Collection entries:
----

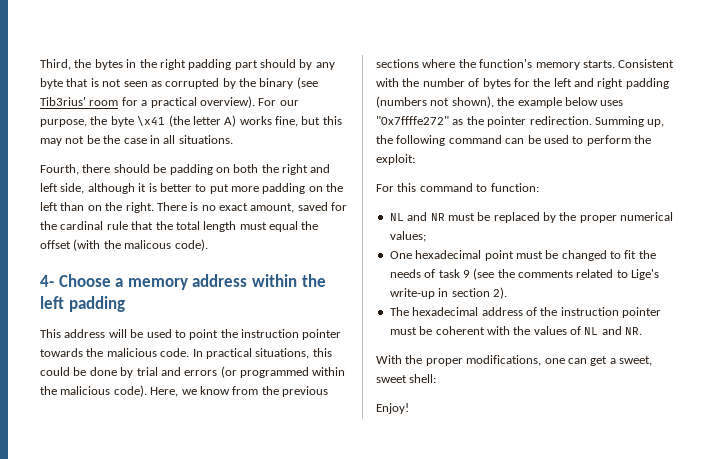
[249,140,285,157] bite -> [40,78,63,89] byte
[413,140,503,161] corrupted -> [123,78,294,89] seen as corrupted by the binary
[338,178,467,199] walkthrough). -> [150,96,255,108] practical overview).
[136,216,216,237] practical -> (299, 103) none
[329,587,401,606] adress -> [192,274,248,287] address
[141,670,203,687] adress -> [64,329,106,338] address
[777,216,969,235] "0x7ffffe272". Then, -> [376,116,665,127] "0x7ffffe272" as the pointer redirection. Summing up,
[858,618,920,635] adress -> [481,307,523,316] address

----

▸ **Brief**: Reproduce the records verbatim, omitting all images they contain.

▸ **Finished exercise**:
[249,140,285,157] bite -> [40,78,63,89] byte
[413,140,503,161] corrupted -> [123,78,294,89] seen as corrupted by the binary
[338,178,467,199] walkthrough). -> [150,96,255,108] practical overview).
[136,216,216,237] practical -> (299, 103) none
[329,587,401,606] adress -> [192,274,248,287] address
[141,670,203,687] adress -> [64,329,106,338] address
[777,216,969,235] "0x7ffffe272". Then, -> [376,116,665,127] "0x7ffffe272" as the pointer redirection. Summing up,
[858,618,920,635] adress -> [481,307,523,316] address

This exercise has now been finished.